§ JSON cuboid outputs
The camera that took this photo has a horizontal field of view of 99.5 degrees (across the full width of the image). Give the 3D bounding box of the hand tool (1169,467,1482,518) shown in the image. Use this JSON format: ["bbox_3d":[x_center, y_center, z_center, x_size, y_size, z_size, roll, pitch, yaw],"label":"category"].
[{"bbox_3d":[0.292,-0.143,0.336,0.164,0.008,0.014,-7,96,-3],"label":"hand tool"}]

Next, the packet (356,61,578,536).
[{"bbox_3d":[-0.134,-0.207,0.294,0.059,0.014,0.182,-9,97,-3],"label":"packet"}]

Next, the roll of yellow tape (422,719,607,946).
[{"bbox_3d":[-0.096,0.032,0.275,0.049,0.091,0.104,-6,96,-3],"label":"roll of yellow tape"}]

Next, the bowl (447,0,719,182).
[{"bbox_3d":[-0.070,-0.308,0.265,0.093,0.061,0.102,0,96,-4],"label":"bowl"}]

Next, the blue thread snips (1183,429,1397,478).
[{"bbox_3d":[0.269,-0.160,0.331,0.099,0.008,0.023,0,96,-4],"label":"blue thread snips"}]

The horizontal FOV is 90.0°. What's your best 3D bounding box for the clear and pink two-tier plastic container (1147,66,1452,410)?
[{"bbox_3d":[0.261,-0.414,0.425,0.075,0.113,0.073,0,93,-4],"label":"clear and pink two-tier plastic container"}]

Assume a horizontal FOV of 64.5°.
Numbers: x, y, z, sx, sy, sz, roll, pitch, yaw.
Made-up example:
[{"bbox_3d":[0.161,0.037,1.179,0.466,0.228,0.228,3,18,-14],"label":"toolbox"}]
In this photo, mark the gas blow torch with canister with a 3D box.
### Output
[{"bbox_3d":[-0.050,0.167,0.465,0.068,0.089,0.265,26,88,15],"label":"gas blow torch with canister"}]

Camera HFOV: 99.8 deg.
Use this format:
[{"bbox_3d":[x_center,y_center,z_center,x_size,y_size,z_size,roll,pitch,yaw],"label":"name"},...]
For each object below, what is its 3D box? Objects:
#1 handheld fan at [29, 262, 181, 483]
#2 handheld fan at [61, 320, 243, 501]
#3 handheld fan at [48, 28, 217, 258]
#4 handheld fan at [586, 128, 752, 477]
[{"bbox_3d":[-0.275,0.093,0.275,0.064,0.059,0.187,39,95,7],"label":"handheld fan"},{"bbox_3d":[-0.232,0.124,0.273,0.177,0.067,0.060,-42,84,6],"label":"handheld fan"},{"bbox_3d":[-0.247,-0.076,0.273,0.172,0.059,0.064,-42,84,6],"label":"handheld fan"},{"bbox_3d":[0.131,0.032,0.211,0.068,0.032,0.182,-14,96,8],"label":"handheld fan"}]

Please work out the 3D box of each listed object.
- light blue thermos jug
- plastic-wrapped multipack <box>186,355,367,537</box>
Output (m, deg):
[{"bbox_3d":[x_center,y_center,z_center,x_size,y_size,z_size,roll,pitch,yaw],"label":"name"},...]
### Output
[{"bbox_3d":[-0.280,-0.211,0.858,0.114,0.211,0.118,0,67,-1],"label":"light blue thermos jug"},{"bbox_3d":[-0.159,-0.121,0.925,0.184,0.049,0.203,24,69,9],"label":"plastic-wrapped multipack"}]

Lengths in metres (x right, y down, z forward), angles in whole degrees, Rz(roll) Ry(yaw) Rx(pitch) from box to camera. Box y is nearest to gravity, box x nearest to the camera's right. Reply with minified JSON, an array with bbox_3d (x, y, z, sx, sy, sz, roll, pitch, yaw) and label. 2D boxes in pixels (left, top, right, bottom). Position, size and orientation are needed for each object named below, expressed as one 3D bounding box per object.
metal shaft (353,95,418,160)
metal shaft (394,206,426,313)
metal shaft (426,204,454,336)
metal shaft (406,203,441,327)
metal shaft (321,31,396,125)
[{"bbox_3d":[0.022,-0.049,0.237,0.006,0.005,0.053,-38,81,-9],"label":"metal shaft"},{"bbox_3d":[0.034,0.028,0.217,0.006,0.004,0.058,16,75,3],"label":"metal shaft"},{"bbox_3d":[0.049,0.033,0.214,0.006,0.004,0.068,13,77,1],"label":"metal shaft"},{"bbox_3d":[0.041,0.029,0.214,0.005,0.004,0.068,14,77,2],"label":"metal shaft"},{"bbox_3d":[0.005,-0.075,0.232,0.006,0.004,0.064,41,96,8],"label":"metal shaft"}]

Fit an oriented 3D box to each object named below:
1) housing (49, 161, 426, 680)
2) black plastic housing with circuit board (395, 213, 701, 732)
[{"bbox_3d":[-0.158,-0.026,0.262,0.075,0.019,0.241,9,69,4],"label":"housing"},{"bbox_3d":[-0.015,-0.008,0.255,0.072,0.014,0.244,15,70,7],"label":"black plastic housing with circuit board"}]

§ Problem to solve
The lines to copy are those above that contain the string "below".

§ Solved exercise
For each object below, what is its 3D box? Objects:
Lengths in metres (x right, y down, z forward), angles in whole degrees, Rz(roll) Ry(yaw) Rx(pitch) from box to camera. Box y is nearest to gravity, box x nearest to the camera's right. Reply with minified JSON, an array with bbox_3d (x, y, z, sx, sy, sz, roll, pitch, yaw) and label. 2D boxes in pixels (left, top, right, bottom). Position, size and orientation are needed for each object named below, expressed as one 3D bounding box per object.
Fit an oriented 3D box to each object named below:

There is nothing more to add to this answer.